Quant Invest Lab is a project aimed to provide a set of basic tools for quantitative experiments. By quantitative experiment I mean trying to build you own set of investments solution. The project is still in its early stage, but I hope it will grow in the future.
Initially this project was aimed to be a set of tools for my own experiments, but I decided to make it open source. Of courses it already exists some awesome packages, more detailed, better suited for some use cases. But I hope it will be useful for someone else (learn, practice, understand and create). Feel free to use it, modify it and contribute to it. This package is basically the package I wanted to find when I started to learn quantitative finance.
- Data: download data from external data provider without restriction on candle stick, the main provider is kucoin for now (currently only crypto data are supported).
- Backtesting: backtest your trading strategy (Long only for now but soon short and leverage) on historical data for different timeframe. Optimize you take profit, stop loss. Access full metrics of your strategy.
- Indicators: a set of indicators to help you build your strategy.
- Portfolio: a set of portfolio optimization tools to help you build your portfolio.
- Simulation: simulate your data based on real data using statistics to get a better understanding of its behavior during backtesting.
- Metrics: a set of metrics to help you evaluate your strategy through performances and risks.
To install Quant Invest Lab through pip, run the following command:
pip install quant-invest-lab --upgrade
You can install it using poetry the same way :
poetry add quant-invest-lab
import pandas as pd
from quant_invest_lab.backtest import ohlc_long_only_backtester
from quant_invest_lab.data_provider import download_crypto_historical_data
symbol = "BTC-USDT"
timeframe = "4hour"
df_BTC = download_crypto_historical_data(symbol, timeframe)
# Define your indicators
df_BTC["EMA20"] = df_BTC.Close.ewm(20).mean()

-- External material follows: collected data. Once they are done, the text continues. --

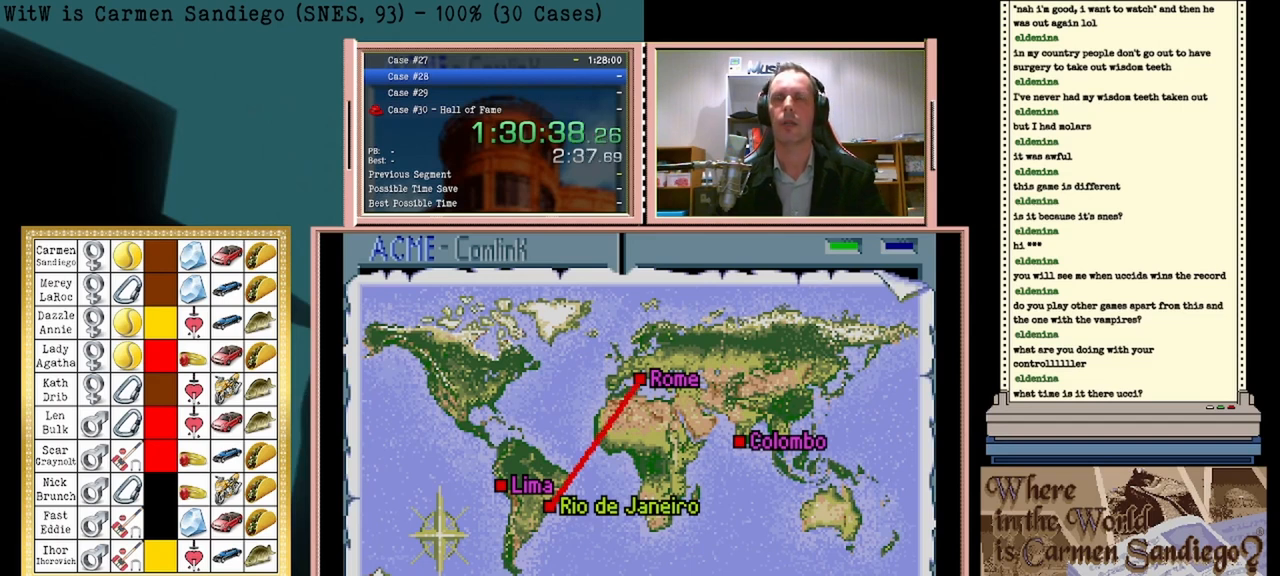
{"buttons": ["A"], "events": []}
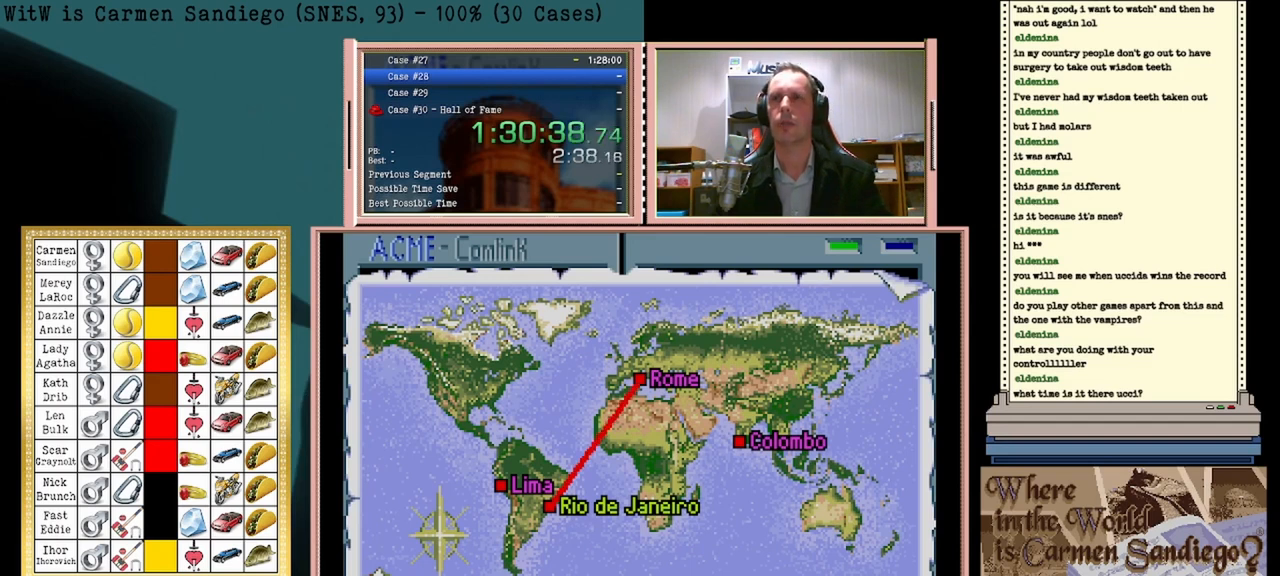
{"buttons": ["A"], "events": []}
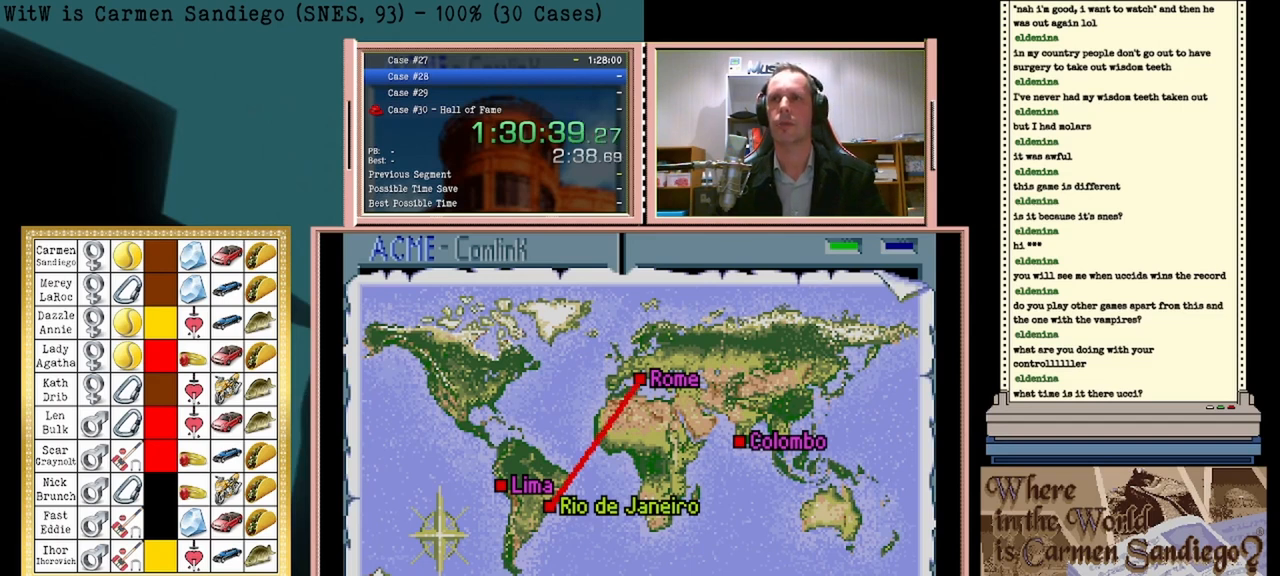
{"buttons": ["A"], "events": []}
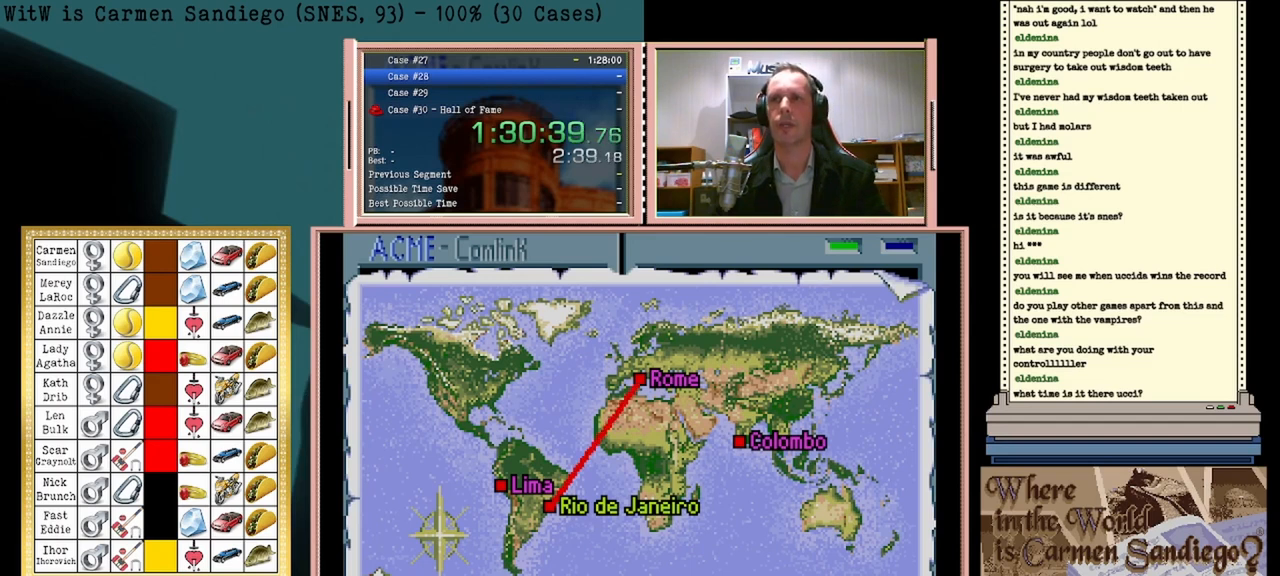
{"buttons": ["A"], "events": []}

df_BTC["EMA60"] = df_BTC.Close.ewm(60).mean()
df_BTC = df_BTC.dropna()
# Define your strategy entry and exit functions
def buy_func(row: pd.Series, prev_row: pd.Series) -> bool:
return True if row.EMA20 > row.EMA60 else False
def sell_func(row: pd.Series, prev_row: pd.Series, trading_days: int) -> bool:
return True if row.EMA20 < row.EMA60 else False
# Backtest your strategy
ohlc_long_only_backtester(
df=df_BTC,
long_entry_function=buy_func,
long_exit_function=sell_func,
timeframe=timeframe,
initial_equity=1000,
)
from quant_invest_lab.portfolio import MonteCarloPortfolio, ConvexPortfolio, RiskParityPortfolio
from quant_invest_lab.data_provider import build_multi_crypto_dataframe
symbols = set(
[
"BNB-USDT",
"BTC-USDT",
"NEAR-USDT",
"ETH-USDT",
"SOL-USDT",
"EGLD-USDT",
"ALGO-USDT",
"FTM-USDT",
"ADA-USDT",
]
)
closes = build_multi_crypto_dataframe(symbols)
returns = closes.pct_change().dropna()
cvx_ptf = ConvexPortfolio(returns)
cvx_ptf.fit("sharpe", "max", max_asset_weight=0.2) # maximize sharpe ratio with a max weight of 20% per asset
cvx_ptf.get_allocation()
# or
mc_ptf = MonteCarloPortfolio(returns)
mc_ptf.fit(n_portfolios=20000, plot=True)
mc_ptf.get_allocation("sharpe", "max") # maximize sharpe ratio
- Create official docs and add more examples
- Short, leverage and margin backtesting
- Add more data provider (Stock, bonds...)
- Make montecarlo candle data generation process more realistic
This package is only for educational purpose or experimentation it is not intended to be used in production. I am not responsible for any loss of money you may have using this package. Use it at your own risk.